Back in May of this year, Developer Tequila Works released the adventure puzzle title Rime for the Playstation 4, Xbox One and PC. Our very own Scott Clark reviewed the game on Xbox One during release and came out a bit mixed on the experience. While I personally was very much interested in playing Rime, I wanted to wait until the release of the Nintendo Switch version to play it. A game like Rime seemed to be a great fit for Nintendo’s versatile console and my desire to explore this game’s world in bed with a pair of headphones was too great to ignore.
Six months later, Tequila Works has finally dropped the Nintendo Switch version of the game. I spent my weekend playing through the entirety of this adventure. I don’t want to spend too much time discussing the intricacies of the game since it was already covered, nor will I assign it a score, but I will give my take on the game and the Nintendo Switch version for those who were waiting to play Rime there.
As a quick refresher, Rime is an adventure title where players take control of a young boy stranded in a world by himself. With the aid of a small fox and equipped with his singing voice, the boy explores the world around him by climbing, jumping and solving puzzles. The game has no dialog nor does it lay the story out for the player. Everything is interpreted by the game’s visuals and art design. Even though the game does not give the player any direction, the developers did an excellent job at guiding the player by simply being observant.

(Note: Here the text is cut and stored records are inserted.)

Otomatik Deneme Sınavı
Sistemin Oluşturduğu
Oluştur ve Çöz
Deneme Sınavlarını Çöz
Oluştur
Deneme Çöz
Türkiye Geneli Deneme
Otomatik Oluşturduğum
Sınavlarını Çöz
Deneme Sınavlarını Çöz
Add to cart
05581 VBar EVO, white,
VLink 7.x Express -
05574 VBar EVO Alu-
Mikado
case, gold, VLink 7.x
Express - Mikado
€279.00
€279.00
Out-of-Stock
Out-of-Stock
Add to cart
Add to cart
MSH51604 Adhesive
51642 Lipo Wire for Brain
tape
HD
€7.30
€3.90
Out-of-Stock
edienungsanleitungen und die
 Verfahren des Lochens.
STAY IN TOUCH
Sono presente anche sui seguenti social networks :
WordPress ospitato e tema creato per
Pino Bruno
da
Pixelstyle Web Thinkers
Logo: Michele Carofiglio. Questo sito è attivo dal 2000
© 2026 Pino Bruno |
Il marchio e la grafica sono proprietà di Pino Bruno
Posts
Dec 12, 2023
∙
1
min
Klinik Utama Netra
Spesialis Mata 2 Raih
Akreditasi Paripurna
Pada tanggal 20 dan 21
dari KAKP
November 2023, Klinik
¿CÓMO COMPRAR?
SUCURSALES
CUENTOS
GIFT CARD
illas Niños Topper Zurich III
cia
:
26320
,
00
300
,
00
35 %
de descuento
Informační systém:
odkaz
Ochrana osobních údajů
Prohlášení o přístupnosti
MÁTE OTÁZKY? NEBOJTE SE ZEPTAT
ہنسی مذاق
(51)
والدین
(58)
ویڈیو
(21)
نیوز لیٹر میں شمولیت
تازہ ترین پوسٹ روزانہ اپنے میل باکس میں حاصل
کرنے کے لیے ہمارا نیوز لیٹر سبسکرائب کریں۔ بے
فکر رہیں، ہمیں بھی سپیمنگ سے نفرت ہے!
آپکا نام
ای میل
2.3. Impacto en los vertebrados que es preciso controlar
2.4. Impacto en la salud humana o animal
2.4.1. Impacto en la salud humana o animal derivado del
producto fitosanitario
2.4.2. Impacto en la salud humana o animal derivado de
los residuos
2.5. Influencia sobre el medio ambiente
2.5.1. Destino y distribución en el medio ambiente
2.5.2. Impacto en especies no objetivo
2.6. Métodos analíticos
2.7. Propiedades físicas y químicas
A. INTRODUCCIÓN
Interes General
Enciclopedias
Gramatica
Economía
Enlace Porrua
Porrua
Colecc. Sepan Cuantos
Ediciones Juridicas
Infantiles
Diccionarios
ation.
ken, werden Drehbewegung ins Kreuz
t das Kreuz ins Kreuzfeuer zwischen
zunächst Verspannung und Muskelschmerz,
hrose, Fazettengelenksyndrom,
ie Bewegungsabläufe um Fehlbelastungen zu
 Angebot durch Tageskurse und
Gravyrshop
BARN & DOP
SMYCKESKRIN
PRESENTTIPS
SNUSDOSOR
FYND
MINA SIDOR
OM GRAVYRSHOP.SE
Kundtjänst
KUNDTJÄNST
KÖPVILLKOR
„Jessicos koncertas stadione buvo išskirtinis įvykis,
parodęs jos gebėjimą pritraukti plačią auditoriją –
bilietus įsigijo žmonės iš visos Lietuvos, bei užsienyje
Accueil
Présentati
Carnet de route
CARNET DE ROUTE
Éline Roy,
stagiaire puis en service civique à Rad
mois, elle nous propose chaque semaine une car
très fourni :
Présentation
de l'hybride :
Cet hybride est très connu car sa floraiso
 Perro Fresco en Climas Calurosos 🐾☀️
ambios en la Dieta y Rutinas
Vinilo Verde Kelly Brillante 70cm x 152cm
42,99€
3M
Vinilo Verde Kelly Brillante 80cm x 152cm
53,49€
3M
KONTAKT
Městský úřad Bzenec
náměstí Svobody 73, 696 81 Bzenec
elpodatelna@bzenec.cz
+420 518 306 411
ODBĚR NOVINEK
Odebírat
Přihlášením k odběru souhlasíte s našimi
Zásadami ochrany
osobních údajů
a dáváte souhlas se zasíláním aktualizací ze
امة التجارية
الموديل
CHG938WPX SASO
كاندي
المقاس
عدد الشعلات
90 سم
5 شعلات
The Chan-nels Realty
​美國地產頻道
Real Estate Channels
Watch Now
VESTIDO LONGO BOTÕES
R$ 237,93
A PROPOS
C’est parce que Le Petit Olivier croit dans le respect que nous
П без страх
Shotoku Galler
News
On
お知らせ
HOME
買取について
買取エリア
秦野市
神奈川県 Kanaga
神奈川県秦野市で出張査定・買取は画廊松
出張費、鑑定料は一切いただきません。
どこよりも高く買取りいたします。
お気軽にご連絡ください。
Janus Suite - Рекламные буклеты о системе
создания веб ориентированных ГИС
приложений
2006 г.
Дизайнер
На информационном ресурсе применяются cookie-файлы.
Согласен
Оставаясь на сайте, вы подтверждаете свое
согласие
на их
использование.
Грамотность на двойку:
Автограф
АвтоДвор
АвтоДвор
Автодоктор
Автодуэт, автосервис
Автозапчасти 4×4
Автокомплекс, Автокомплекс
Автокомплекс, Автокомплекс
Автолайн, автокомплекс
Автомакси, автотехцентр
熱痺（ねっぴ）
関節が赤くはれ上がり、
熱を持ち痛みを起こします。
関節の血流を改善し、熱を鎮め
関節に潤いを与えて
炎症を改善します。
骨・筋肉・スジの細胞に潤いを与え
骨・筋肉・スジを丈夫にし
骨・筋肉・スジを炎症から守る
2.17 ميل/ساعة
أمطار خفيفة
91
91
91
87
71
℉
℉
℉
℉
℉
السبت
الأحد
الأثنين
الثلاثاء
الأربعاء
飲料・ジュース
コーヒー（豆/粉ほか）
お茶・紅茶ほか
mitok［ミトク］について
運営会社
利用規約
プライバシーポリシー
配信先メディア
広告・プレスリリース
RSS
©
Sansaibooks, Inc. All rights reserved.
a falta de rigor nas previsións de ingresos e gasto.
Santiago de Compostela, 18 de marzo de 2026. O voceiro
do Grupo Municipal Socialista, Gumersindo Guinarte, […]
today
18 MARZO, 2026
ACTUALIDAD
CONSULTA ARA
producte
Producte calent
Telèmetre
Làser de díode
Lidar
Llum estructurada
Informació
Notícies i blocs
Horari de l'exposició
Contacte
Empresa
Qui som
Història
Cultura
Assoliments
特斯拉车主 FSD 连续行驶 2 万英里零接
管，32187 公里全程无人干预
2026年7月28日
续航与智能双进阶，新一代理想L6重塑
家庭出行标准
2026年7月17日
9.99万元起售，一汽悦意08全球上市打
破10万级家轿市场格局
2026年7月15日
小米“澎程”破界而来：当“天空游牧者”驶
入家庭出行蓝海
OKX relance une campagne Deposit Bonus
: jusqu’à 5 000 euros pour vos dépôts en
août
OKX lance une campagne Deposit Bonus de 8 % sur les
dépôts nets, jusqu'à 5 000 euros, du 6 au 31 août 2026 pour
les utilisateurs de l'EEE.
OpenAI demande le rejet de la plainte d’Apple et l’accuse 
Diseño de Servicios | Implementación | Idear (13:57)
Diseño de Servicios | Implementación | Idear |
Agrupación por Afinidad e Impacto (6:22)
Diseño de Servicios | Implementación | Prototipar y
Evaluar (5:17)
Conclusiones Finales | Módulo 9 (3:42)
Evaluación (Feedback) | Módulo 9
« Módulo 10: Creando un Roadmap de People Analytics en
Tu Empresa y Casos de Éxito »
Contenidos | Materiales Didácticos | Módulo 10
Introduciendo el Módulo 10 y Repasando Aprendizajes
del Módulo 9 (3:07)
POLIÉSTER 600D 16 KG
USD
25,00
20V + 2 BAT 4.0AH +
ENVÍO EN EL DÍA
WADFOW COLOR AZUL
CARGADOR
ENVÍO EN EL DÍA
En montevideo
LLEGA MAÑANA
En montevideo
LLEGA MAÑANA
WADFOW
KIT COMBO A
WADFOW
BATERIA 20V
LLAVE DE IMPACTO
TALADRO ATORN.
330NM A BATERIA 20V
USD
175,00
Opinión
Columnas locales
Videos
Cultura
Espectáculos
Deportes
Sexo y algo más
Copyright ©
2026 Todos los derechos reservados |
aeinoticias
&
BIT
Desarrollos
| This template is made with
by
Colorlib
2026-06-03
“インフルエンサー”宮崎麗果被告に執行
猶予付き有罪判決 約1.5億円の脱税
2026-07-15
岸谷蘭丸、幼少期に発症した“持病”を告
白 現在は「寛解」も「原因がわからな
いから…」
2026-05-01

Unlike Scott, I very much enjoyed my time with Rime. While I thought the solutions to most puzzles were very obvious and didn’t take much thought, I still enjoyed solving them. The art design can be breath-taking at times and the environments are fun to explore. The game does start to take a more linear approach in the second half as opposed to the first half’s more open, exploration heavy design which I preferred to the latter. The musical score is beautiful and the game presents some pretty emotional moments that tend to tug on the heart strings. Overall, Rime is a great cross between a Team Ico game and Sony’s moving adventure Journey and I highly recommend it.
Unfortunately, the experience falls short on the Nintendo Switch. It’s obvious with the long delay that Tequila Works struggled to get this game running properly on Nintendo’s console. In handheld mode, the game is very blurry and jaggy, which takes away from the game’s beautiful presentation. I was stuck on one puzzle late into the game that I knew the solution to, but couldn’t complete it because an object I had to grab was so dark and blurry that I didn’t even see it. For a game that relies heavily on its presentation, these issues really hurt the experience.
If you dock your Switch, the game smooths out a bit, but the frame-rate will tank in larger areas more-so than it does in handheld mode. The game targets 30 frames per second but often drops below that in larger, effects-heavy areas. A few platforming segments were made more difficult than they should have been as a result of random frame hangs too.
Also, areas that transition into new locations struggle to stream data, resulting in some ugly hitching and jerking that can last upwards to a minute or two. As a result, the transition to new areas isn’t as seamless as it should be. I’m not sure if this is a result of the weaker hardware or an un-optimized game engine, but we’ve seen games like Legend of Zelda: Breath of the Wild handle this just fine without any hitching. Regardless, it’s a problem that doesn’t happen too often, but often enough to become a nuisance.
Rime is a fantastic little adventure game that lasts around six hours total. It isn’t very challenging but offers an experience certainly worth experiencing. That being said, I would highly recommend playing Rime on the Playstation 4, Xbox One or PC instead of the Nintendo Switch due to visual and performance issues. If you only own a Switch or really want the portability, by all means still give Rime a spin, but I would recommend waiting for a sale on this one if you do.
Rime was reviewed on the Nintendo Switch with a copy provided by the publisher.